March 16, 2017 - The Obama administration’s so called war on coal, a campaign that appeared destined for victory just a few months ago looks to be in full retreat. An executive order, expected soon, will start a re-examination of costly and potentially unlawful policy impediments to energy independence.
Prominent among these will be two, both designed to keep the world’s largest coal reserves in the ground. The Clean Power Plan threatened many of the remaining coal power plants; the moratorium slapped on new federal coal leases that would impact the largest source of the nation’s coal production.
The executive order not only marks the beginning of the end to a determined effort to drive coal out of the country. It also dramatizes the perils of regulatory overreach. The Clean Power Plan was launched with great fanfare but little support by an administration that shunned alliances with Congress and the states, refused negotiations and compromises and instead invented legal authority to support the plan.
A Prussian general famously said that no plan survives contact with the enemy. The Clean Power Plan shouldn’t either. Its first big setback came a year ago when the Supreme Court stayed the rule until all litigation was settled. It lost further ground and much credibility when more than half the states rebelled against it and more than half the members of Congress voted to stop it. The November election likely marked its Waterloo.
In this war as in others, truth was the first casualty. And one deception stands out: the insistence that coal’s real enemy was cheap natural gas, not regulations. The tens of thousands of lost jobs and the broken communities were just unfortunate casualties of market competition we were told. C’est la guerre.
But data from the Energy Information Agency (EIA) recently laid bare the costs of these rules. Without the Clean Power Plan, said EIA, U.S. coal would stabilize production at current rates. Otherwise, the Plan would force 53,000 megawatts of coal capacity into retirement, sending production plummeting by 28 percent. The coal to serve that lost capacity – about 240 million tons/year – would also be lost, and with it about 27,700 high wage jobs directly and another 99,849 throughout the supply chain, based on standard multipliers.
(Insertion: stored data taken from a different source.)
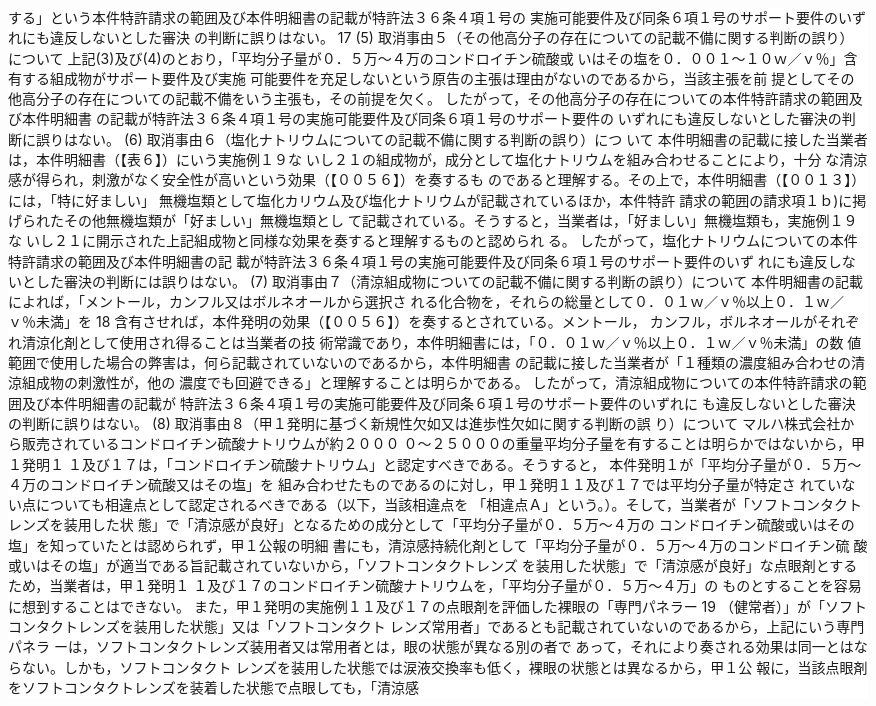 する」という本件特許請求の範囲及び本件明細書の記載が特許法３６条４項１号の
実施可能要件及び同条６項１号のサポート要件のいずれにも違反しないとした審決
の判断に誤りはない。 
 17 
(5) 取消事由５（その他高分子の存在についての記載不備に関する判断の誤り）
について 
上記(3)及び(4)のとおり，「平均分子量が０．５万～４万のコンドロイチン硫酸或
いはその塩を０．００１～１０ｗ／ｖ％」含有する組成物がサポート要件及び実施
可能要件を充足しないという原告の主張は理由がないのであるから，当該主張を前
提としてその他高分子の存在についての記載不備をいう主張も，その前提を欠く。 
したがって，その他高分子の存在についての本件特許請求の範囲及び本件明細書
の記載が特許法３６条４項１号の実施可能要件及び同条６項１号のサポート要件の
いずれにも違反しないとした審決の判断に誤りはない。 
(6) 取消事由６（塩化ナトリウムについての記載不備に関する判断の誤り）につ
いて 
本件明細書の記載に接した当業者は，本件明細書（【表６】）にいう実施例１９な
いし２１の組成物が，成分として塩化ナトリウムを組み合わせることにより，十分
な清涼感が得られ，刺激がなく安全性が高いという効果（【００５６】）を奏するも
のであると理解する。その上で，本件明細書（【００１３】）には，「特に好ましい」
無機塩類として塩化カリウム及び塩化ナトリウムが記載されているほか，本件特許
請求の範囲の請求項１ｂ)に掲げられたその他無機塩類が「好ましい」無機塩類とし
て記載されている。そうすると，当業者は，「好ましい」無機塩類も，実施例１９な
いし２１に開示された上記組成物と同様な効果を奏すると理解するものと認められ
る。 
したがって，塩化ナトリウムについての本件特許請求の範囲及び本件明細書の記
載が特許法３６条４項１号の実施可能要件及び同条６項１号のサポート要件のいず
れにも違反しないとした審決の判断には誤りはない。 
(7) 取消事由７（清涼組成物についての記載不備に関する判断の誤り）について 
本件明細書の記載によれば，「メントール，カンフル又はボルネオールから選択さ
れる化合物を，それらの総量として０．０１ｗ／ｖ％以上０．１ｗ／ｖ％未満」を
 18 
含有させれば，本件発明の効果（【００５６】）を奏するとされている。メントール，
カンフル，ボルネオールがそれぞれ清涼化剤として使用され得ることは当業者の技
術常識であり，本件明細書には，「０．０１ｗ／ｖ％以上０．１ｗ／ｖ％未満」の数
値範囲で使用した場合の弊害は，何ら記載されていないのであるから，本件明細書
の記載に接した当業者が「１種類の濃度組み合わせの清涼組成物の刺激性が，他の
濃度でも回避できる」と理解することは明らかである。 
したがって，清涼組成物についての本件特許請求の範囲及び本件明細書の記載が
特許法３６条４項１号の実施可能要件及び同条６項１号のサポート要件のいずれに
も違反しないとした審決の判断に誤りはない。 
(8) 取消事由８（甲１発明に基づく新規性欠如又は進歩性欠如に関する判断の誤
り）について 
マルハ株式会社から販売されているコンドロイチン硫酸ナトリウムが約２０００
０～２５０００の重量平均分子量を有することは明らかではないから，甲１発明１
１及び１７は，「コンドロイチン硫酸ナトリウム」と認定すべきである。そうすると，
本件発明１が「平均分子量が０．５万～４万のコンドロイチン硫酸又はその塩」を
組み合わせたものであるのに対し，甲１発明１１及び１７では平均分子量が特定さ
れていない点についても相違点として認定されるべきである（以下，当該相違点を
「相違点Ａ」という。）。そして，当業者が「ソフトコンタクトレンズを装用した状
態」で「清涼感が良好」となるための成分として「平均分子量が０．５万～４万の
コンドロイチン硫酸或いはその塩」を知っていたとは認められず，甲１公報の明細
書にも，清涼感持続化剤として「平均分子量が０．５万～４万のコンドロイチン硫
酸或いはその塩」が適当である旨記載されていないから，「ソフトコンタクトレンズ
を装用した状態」で「清涼感が良好」な点眼剤とするため，当業者は，甲１発明１
１及び１７のコンドロイチン硫酸ナトリウムを，「平均分子量が０．５万～４万」の
ものとすることを容易に想到することはできない。 
また，甲１発明の実施例１１及び１７の点眼剤を評価した裸眼の「専門パネラー
 19 
（健常者）」が「ソフトコンタクトレンズを装用した状態」又は「ソフトコンタクト
レンズ常用者」であるとも記載されていないのであるから，上記にいう専門パネラ
ーは，ソフトコンタクトレンズ装用者又は常用者とは，眼の状態が異なる別の者で
あって，それにより奏される効果は同一とはならない。しかも，ソフトコンタクト
レンズを装用した状態では涙液交換率も低く，裸眼の状態とは異なるから，甲１公
報に，当該点眼剤をソフトコンタクトレンズを装着した状態で点眼しても，「清涼感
Truth fared no better in the lame justifications offered for the federal coal lease moratorium. Climate change impacts? The Powder River Basin’s annual coal production is only 4.7 percent of the world’s total – not enough to measure let alone impact global temperatures. Taxpayers cheated by federal coal operators? Norwest Corp. found these miners send the government 39 cents of every dollar earned from federal coal lease sales. Meanwhile, we never heard about the 55,000 jobs supported by these sales – jobs that could be at risk just to satisfy the climate cult.
There are sensible ways to address environmental problems without jeopardizing U.S. energy independence. The Clean Power Plan and the federal coal moratorium aren’t among them.